# Black streaks



## sixshootertexan (Nov 27, 2006)

Ok when we got our trailer one of the trailer prep guys told me what to use to get the black streaks off the trailer, but I can't remember what it was. I think it was acetone. Anybody know what is good to use?


----------



## Hookem-Guy81 (Apr 3, 2013)

Whoa on the acetone. I am not joking when I say we used "Black Streak Remover". I don't have any black streaks right now anywhere because I keep my camper in closed storage and haul it to and from when camping. I have used the Black Streak Remover on my RVs outside Fiberglass skin, and on Aluminum outside skin on the Horse Trailer, and on other things around the house. Now on a RV rubber roof I use Dicor cleaner and Dicor conditioner and only Dicor! I do it every 6 months and my roof is cleaner than the day I got it put on. Also, the outside skin on RVs and around Windows and doors where there is rubber and caulk just need a good mild cleaner after removing black streaks and also the fiberglass needs to be buffed and lightly waxed yearly to keep it from fading. Acetone would damage your paint and some of the caulk and rubber etc. I can't remember who makes "Black Streak Remover", but most RV parts stores sell it.


----------



## sixshootertexan (Nov 27, 2006)

I tried the Camco brand and it did not work.


----------



## StinkBait (May 31, 2004)

Try Totally Awesome or Simple Green. Be careful with the Awesome, it is strong stuff.
Check out www.rv.net tons of posts on cleaners

http://www.rv.net/forum/index.cfm/fuseaction/thread/tid/23943127/print/true.cfm


----------



## cobrayakker (Mar 23, 2006)

U40. Can be used for everything on your Rv. Dealer gave some with Rv purchase. Most Rv suppliers have it.


----------



## Hookem-Guy81 (Apr 3, 2013)

Thetford Black Streak Remover. Can get at Camping World or other RV Parts stores.


----------



## lx22f/c (Jun 19, 2009)

Grinder..... Lol
Jk x2 on L A Awesome you can get it at the dollar store. 

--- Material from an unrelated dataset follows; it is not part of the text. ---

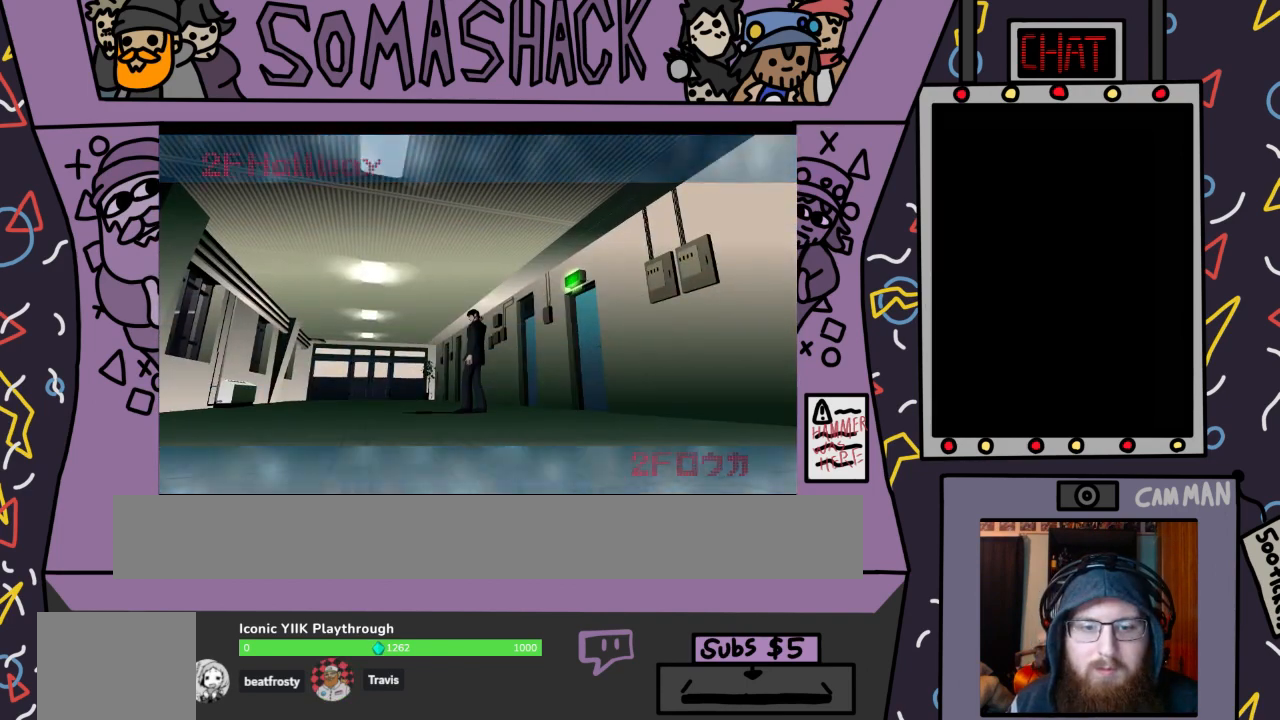
{"buttons": [], "left_stick": "center", "right_stick": "center", "events": [[100, "CROSS", "up"], [200, "CROSS", "down"], [500, "CROSS", "up"]]}
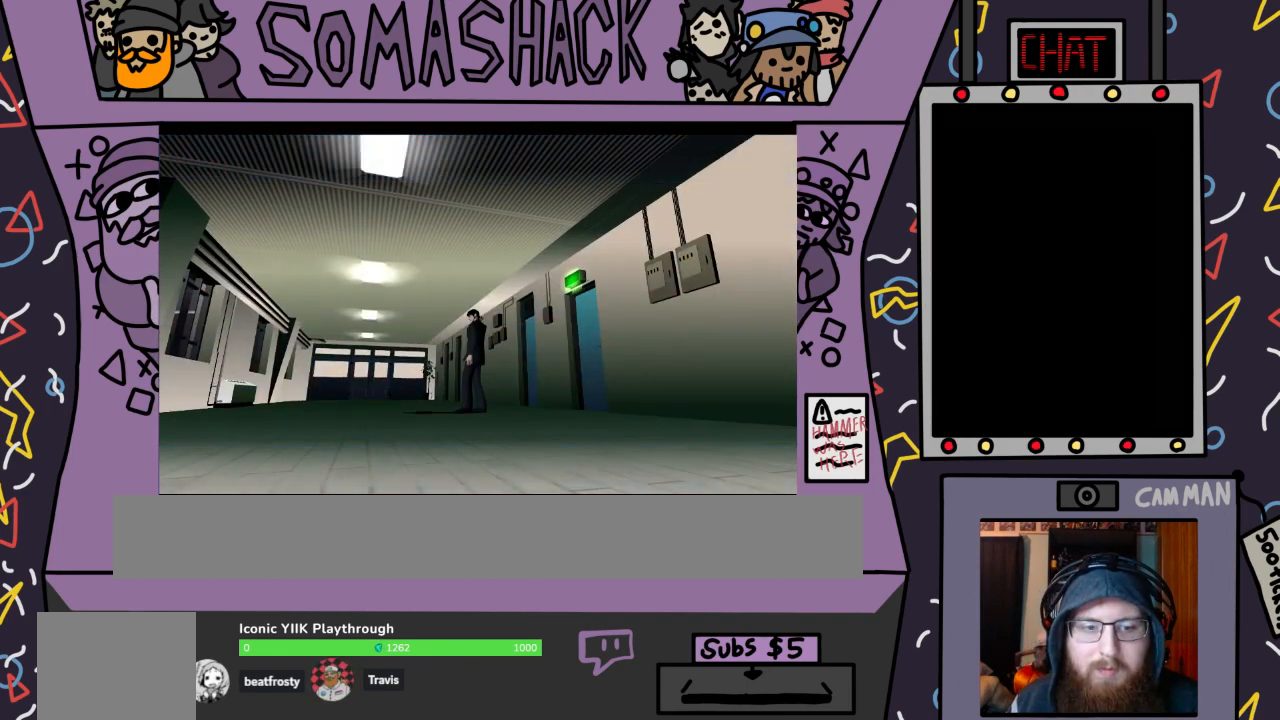
{"buttons": ["CROSS"], "left_stick": "center", "right_stick": "center", "events": [[500, "CROSS", "down"]]}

Cast your burden on the Lord, and He shall sustain You;


----------



## sixshootertexan (Nov 27, 2006)

I got Simple Green so I'll give that a try. If it doesn't work Dollar General is on the corner, I'll see if they have the TA.


----------



## glampers (May 29, 2013)

Hookem-Guy81 said:


> Whoa on the acetone. I am not joking when I say we used "Black Streak Remover". I don't have any black streaks right now anywhere because I keep my camper in closed storage and haul it to and from when camping. I have used the Black Streak Remover on my RVs outside Fiberglass skin, and on Aluminum outside skin on the Horse Trailer, and on other things around the house. Now on a RV rubber roof I use Dicor cleaner and Dicor conditioner and only Dicor! I do it every 6 months and my roof is cleaner than the day I got it put on. Also, the outside skin on RVs and around Windows and doors where there is rubber and caulk just need a good mild cleaner after removing black streaks and also the fiberglass needs to be buffed and lightly waxed yearly to keep it from fading. Acetone would damage your paint and some of the caulk and rubber etc. I can't remember who makes "Black Streak Remover", but most RV parts stores sell it.


. listen to this guy.

Also the little gutters that run along the roof that drain the rain water and the ac water if you put a clothes pin at the end of the gutter drain it will make the water drip further away from the trailer so you don't get streaks there too.


----------



## easoutdoors (Jun 4, 2004)

*cleaner*

I used oxy clean and tide. Seemed to work


----------



## Thepartsguy50 (Jun 2, 2009)

i have some black streak remover here at work that i sell to remove the streaks that black bow rollers leave will that work?


----------



## wisslbritches (May 27, 2004)

lx22f/c said:


> Grinder..... Lol
> Jk x2 on L A Awesome you can get it at the dollar store.
> 
> Cast your burden on the Lord, and He shall sustain You;


x3 on the Awesome....or so I've been told by a few full time RV'rs. They said they get theirs at Dollar Tree.


----------